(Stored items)
● ● ● ● ● ● ●

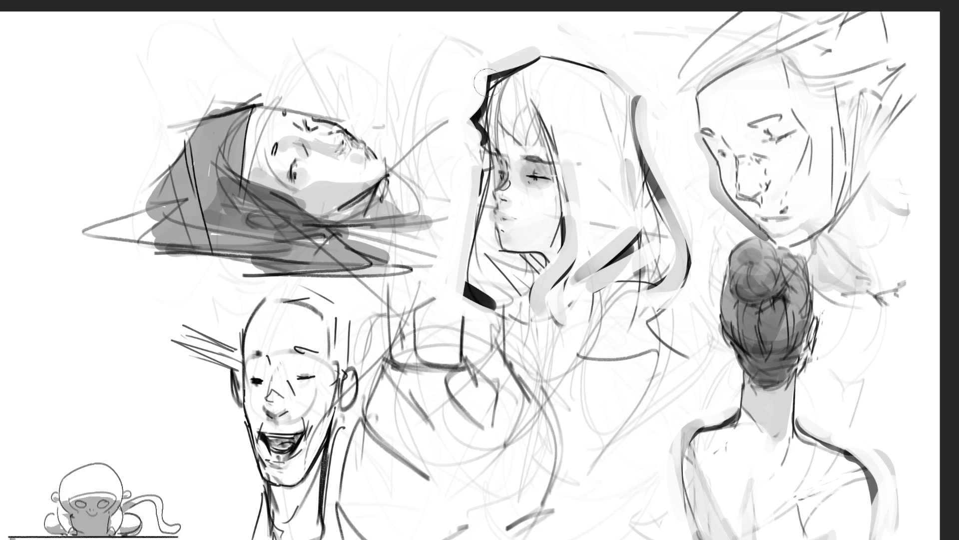
# - Paint and erase thick dark strokes above the girl's head
pyautogui.moveTo(450, 96); pyautogui.dragTo(573, 47)
pyautogui.moveTo(444, 95); pyautogui.dragTo(579, 40)
pyautogui.moveTo(525, 75); pyautogui.dragTo(592, 38)
pyautogui.moveTo(524, 42); pyautogui.dragTo(647, 90)
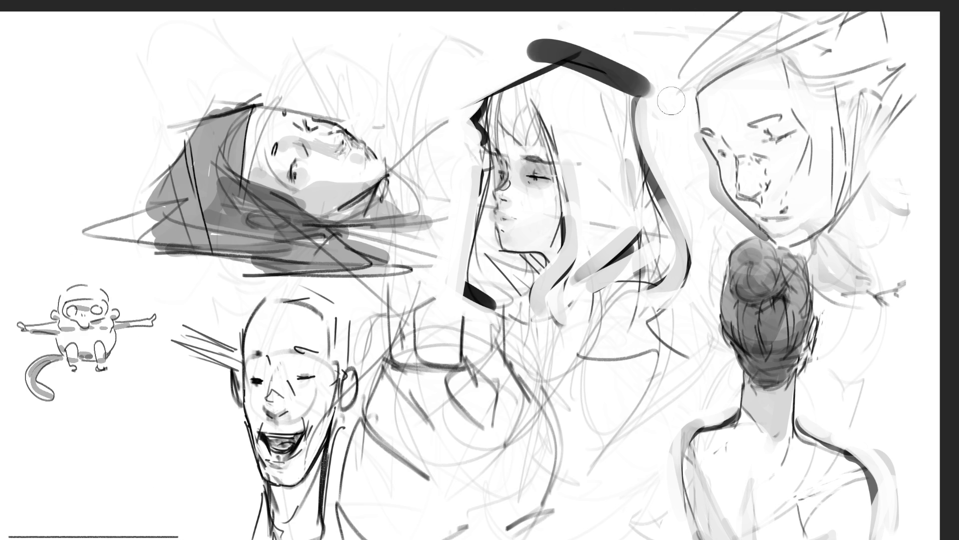
pyautogui.moveTo(522, 40); pyautogui.dragTo(659, 98)
pyautogui.moveTo(485, 31)
pyautogui.mouseDown()
pyautogui.moveTo(594, 60)
pyautogui.moveTo(652, 93)
pyautogui.moveTo(652, 106)
pyautogui.mouseUp()
pyautogui.moveTo(611, 62); pyautogui.dragTo(659, 131)
pyautogui.moveTo(602, 54)
pyautogui.mouseDown()
pyautogui.moveTo(672, 182)
pyautogui.moveTo(669, 160)
pyautogui.mouseUp()
# - Paint a thick dark stroke beside the girl's hair, lighten it, and erase light strokes above
pyautogui.moveTo(645, 111); pyautogui.dragTo(649, 180)
pyautogui.moveTo(645, 137); pyautogui.dragTo(672, 207)
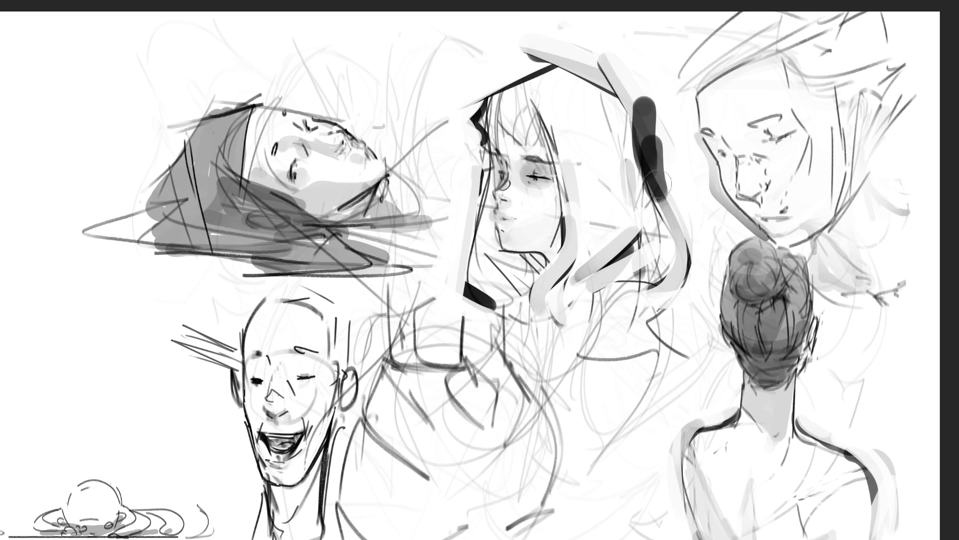
pyautogui.moveTo(642, 102); pyautogui.dragTo(709, 255)
pyautogui.moveTo(649, 85)
pyautogui.mouseDown()
pyautogui.moveTo(672, 192)
pyautogui.moveTo(664, 203)
pyautogui.mouseUp()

● ● ● ● ● ● ●

Problem to solve
Apart from the pictures, every line of the data above should be given again exactly.

Response to the task
# - Paint and erase thick dark strokes above the girl's head
pyautogui.moveTo(450, 96); pyautogui.dragTo(573, 47)
pyautogui.moveTo(444, 95); pyautogui.dragTo(579, 40)
pyautogui.moveTo(525, 75); pyautogui.dragTo(592, 38)
pyautogui.moveTo(524, 42); pyautogui.dragTo(647, 90)
pyautogui.moveTo(522, 40); pyautogui.dragTo(659, 98)
pyautogui.moveTo(485, 31)
pyautogui.mouseDown()
pyautogui.moveTo(594, 60)
pyautogui.moveTo(652, 93)
pyautogui.moveTo(652, 106)
pyautogui.mouseUp()
pyautogui.moveTo(611, 62); pyautogui.dragTo(659, 131)
pyautogui.moveTo(602, 54)
pyautogui.mouseDown()
pyautogui.moveTo(672, 182)
pyautogui.moveTo(669, 160)
pyautogui.mouseUp()
# - Paint a thick dark stroke beside the girl's hair, lighten it, and erase light strokes above
pyautogui.moveTo(645, 111); pyautogui.dragTo(649, 180)
pyautogui.moveTo(645, 137); pyautogui.dragTo(672, 207)
pyautogui.moveTo(642, 102); pyautogui.dragTo(709, 255)
pyautogui.moveTo(649, 85)
pyautogui.mouseDown()
pyautogui.moveTo(672, 192)
pyautogui.moveTo(664, 203)
pyautogui.mouseUp()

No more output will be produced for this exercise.